The task:
Rewrite the material, beginning at its first line and continuing through the line containing "Report: 4:48", as a JSON list of strings with one string per line and no blank lines.

Collected data entries:
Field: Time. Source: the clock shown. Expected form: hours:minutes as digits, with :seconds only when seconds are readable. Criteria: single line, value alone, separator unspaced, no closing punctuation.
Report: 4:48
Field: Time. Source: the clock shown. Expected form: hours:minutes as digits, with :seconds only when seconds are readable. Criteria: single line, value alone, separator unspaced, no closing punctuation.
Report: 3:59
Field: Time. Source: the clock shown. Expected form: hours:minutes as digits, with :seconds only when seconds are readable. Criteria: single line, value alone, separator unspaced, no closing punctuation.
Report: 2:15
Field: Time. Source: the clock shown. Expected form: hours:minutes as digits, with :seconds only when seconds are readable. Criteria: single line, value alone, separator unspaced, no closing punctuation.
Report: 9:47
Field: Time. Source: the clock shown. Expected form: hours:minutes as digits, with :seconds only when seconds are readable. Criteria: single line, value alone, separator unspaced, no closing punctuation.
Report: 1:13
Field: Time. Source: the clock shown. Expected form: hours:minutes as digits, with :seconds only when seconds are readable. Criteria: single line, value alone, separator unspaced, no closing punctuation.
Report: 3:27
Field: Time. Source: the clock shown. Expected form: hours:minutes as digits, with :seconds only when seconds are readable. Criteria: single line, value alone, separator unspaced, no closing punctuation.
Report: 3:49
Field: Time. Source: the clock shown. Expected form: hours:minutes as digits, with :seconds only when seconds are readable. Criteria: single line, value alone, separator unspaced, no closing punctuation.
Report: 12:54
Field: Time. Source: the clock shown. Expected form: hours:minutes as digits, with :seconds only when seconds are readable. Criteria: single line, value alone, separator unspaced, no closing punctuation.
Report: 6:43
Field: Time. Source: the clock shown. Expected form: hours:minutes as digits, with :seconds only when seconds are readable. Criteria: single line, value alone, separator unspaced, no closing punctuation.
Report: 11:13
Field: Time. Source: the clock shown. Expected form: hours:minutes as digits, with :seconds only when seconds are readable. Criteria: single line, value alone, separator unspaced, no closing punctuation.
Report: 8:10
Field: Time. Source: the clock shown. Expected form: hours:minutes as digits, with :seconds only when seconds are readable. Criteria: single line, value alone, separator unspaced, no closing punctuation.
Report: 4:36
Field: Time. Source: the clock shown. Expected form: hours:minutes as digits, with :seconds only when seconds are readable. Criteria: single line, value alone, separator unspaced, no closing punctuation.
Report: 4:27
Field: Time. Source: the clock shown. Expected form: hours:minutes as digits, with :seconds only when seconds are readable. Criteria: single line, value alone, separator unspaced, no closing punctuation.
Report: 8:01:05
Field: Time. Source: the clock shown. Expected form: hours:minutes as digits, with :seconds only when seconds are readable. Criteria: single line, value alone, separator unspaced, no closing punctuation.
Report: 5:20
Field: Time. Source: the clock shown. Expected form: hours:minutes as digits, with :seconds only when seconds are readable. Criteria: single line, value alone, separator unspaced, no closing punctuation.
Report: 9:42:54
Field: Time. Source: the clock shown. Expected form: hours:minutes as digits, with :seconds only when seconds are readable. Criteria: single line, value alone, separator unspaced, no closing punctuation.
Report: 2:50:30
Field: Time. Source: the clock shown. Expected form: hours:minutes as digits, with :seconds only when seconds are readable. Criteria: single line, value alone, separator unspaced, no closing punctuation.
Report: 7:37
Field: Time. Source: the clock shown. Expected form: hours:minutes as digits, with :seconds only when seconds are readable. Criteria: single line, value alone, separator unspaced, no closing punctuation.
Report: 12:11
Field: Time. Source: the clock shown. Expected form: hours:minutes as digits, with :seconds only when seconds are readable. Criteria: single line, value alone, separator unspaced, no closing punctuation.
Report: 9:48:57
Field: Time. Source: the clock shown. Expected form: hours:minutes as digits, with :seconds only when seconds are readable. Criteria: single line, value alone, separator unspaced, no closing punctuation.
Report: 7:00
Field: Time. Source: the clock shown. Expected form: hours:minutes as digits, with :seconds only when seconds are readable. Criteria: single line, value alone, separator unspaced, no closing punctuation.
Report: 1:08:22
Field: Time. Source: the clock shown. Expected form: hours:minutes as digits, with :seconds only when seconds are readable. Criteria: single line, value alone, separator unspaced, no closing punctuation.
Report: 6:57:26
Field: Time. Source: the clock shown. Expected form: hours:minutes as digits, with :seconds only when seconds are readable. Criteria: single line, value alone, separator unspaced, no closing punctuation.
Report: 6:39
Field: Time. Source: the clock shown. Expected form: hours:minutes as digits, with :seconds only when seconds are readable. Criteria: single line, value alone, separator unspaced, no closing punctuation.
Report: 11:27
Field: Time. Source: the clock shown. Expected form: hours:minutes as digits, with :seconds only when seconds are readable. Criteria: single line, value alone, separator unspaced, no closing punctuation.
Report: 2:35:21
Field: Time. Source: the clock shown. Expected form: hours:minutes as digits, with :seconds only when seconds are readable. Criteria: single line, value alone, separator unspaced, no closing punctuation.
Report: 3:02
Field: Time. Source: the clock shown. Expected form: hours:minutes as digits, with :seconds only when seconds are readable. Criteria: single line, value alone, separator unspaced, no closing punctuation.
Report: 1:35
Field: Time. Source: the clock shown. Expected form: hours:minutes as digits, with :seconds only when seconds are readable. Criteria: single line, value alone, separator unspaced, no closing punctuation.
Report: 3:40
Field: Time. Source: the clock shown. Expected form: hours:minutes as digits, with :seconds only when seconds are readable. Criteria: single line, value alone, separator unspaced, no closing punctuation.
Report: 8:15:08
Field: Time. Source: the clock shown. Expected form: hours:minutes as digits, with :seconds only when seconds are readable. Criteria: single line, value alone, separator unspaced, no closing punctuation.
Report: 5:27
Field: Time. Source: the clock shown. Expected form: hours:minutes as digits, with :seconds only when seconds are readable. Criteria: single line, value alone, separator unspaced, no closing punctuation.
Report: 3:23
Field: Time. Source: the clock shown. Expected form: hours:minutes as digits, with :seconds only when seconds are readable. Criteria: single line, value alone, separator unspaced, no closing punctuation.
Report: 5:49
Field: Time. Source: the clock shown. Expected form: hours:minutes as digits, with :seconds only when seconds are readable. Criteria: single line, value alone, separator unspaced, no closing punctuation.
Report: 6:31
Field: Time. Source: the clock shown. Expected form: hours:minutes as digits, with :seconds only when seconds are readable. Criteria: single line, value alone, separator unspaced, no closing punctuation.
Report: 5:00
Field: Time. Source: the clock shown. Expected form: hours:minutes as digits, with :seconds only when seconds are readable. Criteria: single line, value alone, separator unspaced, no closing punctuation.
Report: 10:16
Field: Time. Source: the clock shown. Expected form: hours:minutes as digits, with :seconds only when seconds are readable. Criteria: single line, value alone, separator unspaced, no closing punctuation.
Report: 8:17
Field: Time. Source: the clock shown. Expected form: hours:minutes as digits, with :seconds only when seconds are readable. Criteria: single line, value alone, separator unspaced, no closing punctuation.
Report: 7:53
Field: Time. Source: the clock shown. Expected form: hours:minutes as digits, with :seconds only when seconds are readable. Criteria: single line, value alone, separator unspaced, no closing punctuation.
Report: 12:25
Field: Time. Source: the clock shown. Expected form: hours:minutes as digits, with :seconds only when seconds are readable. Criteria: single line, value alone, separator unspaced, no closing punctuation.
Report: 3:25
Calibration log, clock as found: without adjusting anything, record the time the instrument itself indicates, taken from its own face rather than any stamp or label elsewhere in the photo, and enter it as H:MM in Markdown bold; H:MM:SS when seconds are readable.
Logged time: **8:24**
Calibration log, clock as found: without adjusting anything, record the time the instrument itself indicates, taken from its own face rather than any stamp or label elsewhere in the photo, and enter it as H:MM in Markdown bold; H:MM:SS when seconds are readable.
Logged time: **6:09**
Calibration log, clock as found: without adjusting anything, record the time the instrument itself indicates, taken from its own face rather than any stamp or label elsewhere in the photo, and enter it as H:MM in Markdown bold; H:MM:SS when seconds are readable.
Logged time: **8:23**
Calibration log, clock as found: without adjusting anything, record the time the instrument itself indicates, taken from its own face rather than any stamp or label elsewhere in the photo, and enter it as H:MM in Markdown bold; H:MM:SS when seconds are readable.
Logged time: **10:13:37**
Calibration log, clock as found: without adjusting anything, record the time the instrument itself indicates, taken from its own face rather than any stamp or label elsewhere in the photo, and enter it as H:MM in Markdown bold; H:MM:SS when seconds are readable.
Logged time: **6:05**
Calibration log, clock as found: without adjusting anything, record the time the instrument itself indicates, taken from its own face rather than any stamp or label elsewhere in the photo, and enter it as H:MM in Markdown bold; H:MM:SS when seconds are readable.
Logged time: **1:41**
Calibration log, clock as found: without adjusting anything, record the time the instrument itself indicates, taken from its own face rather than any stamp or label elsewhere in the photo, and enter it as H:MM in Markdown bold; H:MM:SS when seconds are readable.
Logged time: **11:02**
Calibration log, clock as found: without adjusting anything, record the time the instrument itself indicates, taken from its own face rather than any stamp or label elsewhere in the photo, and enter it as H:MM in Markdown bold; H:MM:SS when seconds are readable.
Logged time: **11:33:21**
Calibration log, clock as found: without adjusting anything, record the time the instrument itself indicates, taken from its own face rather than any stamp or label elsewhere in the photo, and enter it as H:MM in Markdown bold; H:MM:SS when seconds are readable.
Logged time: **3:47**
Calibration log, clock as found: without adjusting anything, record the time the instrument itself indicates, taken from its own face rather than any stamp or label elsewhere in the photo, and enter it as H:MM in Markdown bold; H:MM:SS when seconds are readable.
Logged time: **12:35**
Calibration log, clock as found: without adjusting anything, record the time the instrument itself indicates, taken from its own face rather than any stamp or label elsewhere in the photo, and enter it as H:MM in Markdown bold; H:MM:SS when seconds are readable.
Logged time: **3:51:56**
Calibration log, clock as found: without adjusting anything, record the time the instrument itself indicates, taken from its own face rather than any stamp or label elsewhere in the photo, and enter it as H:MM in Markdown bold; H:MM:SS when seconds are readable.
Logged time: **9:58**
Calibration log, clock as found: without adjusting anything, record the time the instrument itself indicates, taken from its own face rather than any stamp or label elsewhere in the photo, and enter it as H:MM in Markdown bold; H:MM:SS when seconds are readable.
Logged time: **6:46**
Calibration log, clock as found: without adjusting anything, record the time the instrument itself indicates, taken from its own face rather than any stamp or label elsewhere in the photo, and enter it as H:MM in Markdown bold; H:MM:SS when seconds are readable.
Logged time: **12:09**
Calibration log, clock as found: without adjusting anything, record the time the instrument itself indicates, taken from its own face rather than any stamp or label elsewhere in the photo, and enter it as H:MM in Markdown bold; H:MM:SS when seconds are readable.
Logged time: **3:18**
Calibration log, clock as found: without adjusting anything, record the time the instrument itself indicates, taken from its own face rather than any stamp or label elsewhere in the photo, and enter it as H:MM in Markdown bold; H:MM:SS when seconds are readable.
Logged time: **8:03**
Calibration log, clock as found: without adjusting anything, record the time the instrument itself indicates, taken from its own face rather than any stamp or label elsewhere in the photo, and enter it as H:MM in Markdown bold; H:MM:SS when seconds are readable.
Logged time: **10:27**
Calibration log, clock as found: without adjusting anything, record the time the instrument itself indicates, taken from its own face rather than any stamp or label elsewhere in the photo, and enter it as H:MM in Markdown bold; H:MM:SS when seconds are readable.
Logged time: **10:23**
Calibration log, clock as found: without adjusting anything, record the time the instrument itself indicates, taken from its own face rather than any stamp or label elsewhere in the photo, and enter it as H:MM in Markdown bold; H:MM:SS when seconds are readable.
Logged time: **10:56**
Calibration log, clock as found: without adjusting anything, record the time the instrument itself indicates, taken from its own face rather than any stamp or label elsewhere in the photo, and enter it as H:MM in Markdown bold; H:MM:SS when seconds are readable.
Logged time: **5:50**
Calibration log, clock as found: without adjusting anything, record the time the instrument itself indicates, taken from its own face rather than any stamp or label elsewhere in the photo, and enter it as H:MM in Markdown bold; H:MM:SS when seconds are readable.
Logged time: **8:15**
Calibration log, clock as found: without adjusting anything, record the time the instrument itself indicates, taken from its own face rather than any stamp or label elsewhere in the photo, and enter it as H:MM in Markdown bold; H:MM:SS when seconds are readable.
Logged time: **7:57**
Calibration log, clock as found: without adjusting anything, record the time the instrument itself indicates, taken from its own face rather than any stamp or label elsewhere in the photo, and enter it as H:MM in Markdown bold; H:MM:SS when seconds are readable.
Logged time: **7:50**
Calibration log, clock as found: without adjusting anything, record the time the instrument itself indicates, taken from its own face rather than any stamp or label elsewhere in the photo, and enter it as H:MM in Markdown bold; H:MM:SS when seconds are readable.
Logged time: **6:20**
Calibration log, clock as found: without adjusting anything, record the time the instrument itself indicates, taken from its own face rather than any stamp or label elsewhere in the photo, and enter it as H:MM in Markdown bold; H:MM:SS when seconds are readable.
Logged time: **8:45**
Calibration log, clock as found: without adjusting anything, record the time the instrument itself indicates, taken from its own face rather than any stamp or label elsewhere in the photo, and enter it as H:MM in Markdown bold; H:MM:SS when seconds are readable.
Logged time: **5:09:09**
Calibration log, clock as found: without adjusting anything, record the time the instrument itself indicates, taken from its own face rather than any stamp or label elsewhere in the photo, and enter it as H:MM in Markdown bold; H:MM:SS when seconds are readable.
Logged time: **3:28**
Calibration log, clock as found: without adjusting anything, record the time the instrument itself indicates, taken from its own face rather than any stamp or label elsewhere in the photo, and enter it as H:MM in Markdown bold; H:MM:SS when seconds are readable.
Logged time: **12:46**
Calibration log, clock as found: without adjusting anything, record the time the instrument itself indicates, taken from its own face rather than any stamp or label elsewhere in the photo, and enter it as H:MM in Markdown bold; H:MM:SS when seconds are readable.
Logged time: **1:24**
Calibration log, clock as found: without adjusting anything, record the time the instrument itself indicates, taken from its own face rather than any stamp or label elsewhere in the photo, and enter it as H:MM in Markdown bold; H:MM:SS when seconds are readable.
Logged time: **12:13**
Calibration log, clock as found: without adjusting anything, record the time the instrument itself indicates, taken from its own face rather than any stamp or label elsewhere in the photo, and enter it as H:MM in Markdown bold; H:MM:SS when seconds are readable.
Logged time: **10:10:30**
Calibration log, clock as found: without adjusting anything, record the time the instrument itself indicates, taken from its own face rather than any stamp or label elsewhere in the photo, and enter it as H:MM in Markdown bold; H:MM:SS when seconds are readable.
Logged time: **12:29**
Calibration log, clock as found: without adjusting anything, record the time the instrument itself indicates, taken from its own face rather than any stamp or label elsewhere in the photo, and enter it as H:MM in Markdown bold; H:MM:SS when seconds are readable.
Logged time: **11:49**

Solution to this task:
[
  "Field: Time. Source: the clock shown. Expected form: hours:minutes as digits, with :seconds only when seconds are readable. Criteria: single line, value alone, separator unspaced, no closing punctuation.",
  "Report: 4:48"
]